| PROMPT |
Using the entries that follow, collect the lines where the word "birste" appears.

(Stored items)
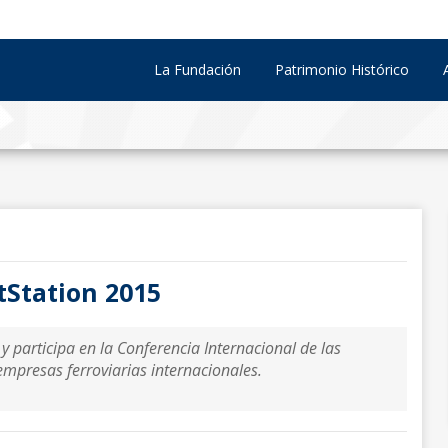
La Fundación
Patrimonio Histórico
tStation 2015
 participa en la Conferencia Internacional de las
empresas ferroviarias internacionales.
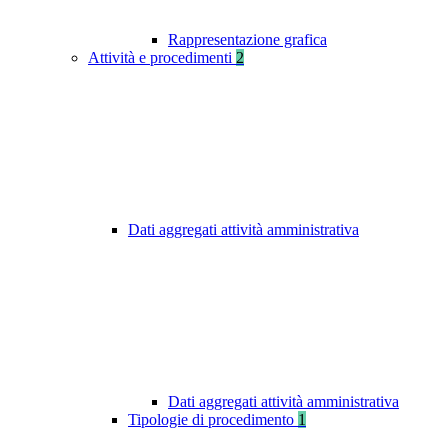
Rappresentazione grafica
Attività e procedimenti
2
Dati aggregati attività amministrativa
Dati aggregati attività amministrativa
Tipologie di procedimento
1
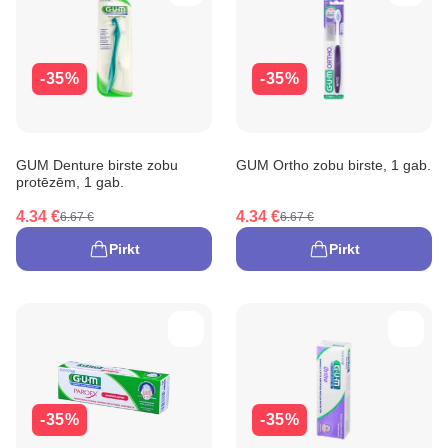
-35%
-35%
GUM Denture birste zobu
GUM Ortho zobu birste, 1 gab.
protēzēm, 1 gab.
4.34 €
4.34 €
6.67 €
6.67 €
Pirkt
Pirkt
-35%
-35%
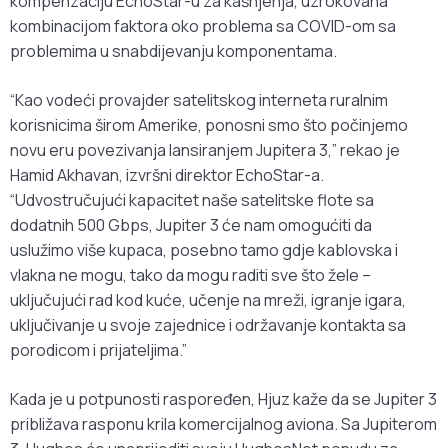
kompenzaciju EchoStar-u za kašnjenja, uzrokovana
kombinacijom faktora oko problema sa COVID-om sa
problemima u snabdijevanju komponentama.
“Kao vodeći provajder satelitskog interneta ruralnim
korisnicima širom Amerike, ponosni smo što počinjemo
novu eru povezivanja lansiranjem Jupitera 3,” rekao je
Hamid Akhavan, izvršni direktor EchoStar-a.
“Udvostručujući kapacitet naše satelitske flote sa
dodatnih 500 Gbps, Jupiter 3 će nam omogućiti da
uslužimo više kupaca, posebno tamo gdje kablovska i
vlakna ne mogu, tako da mogu raditi sve što žele –
uključujući rad kod kuće, učenje na mreži, igranje igara,
uključivanje u svoje zajednice i održavanje kontakta sa
porodicom i prijateljima.”
Kada je u potpunosti raspoređen, Hjuz kaže da se Jupiter 3
približava rasponu krila komercijalnog aviona. Sa Jupiterom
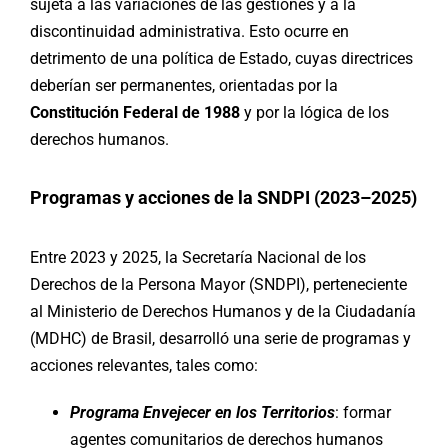
sujeta a las variaciones de las gestiones y a la
discontinuidad administrativa. Esto ocurre en
detrimento de una política de Estado, cuyas directrices
deberían ser permanentes, orientadas por la
Constitución Federal de 1988
y por la lógica de los
derechos humanos.
Programas y acciones de la SNDPI (2023–2025)
Entre 2023 y 2025, la Secretaría Nacional de los
Derechos de la Persona Mayor (SNDPI), perteneciente
al Ministerio de Derechos Humanos y de la Ciudadanía
(MDHC) de Brasil, desarrolló una serie de programas y
acciones relevantes, tales como:
Programa Envejecer en los Territorios
: formar
agentes comunitarios de derechos humanos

| OUTPUT OF THE EXERCISE |
GUM Denture birste zobu
GUM Ortho zobu birste, 1 gab.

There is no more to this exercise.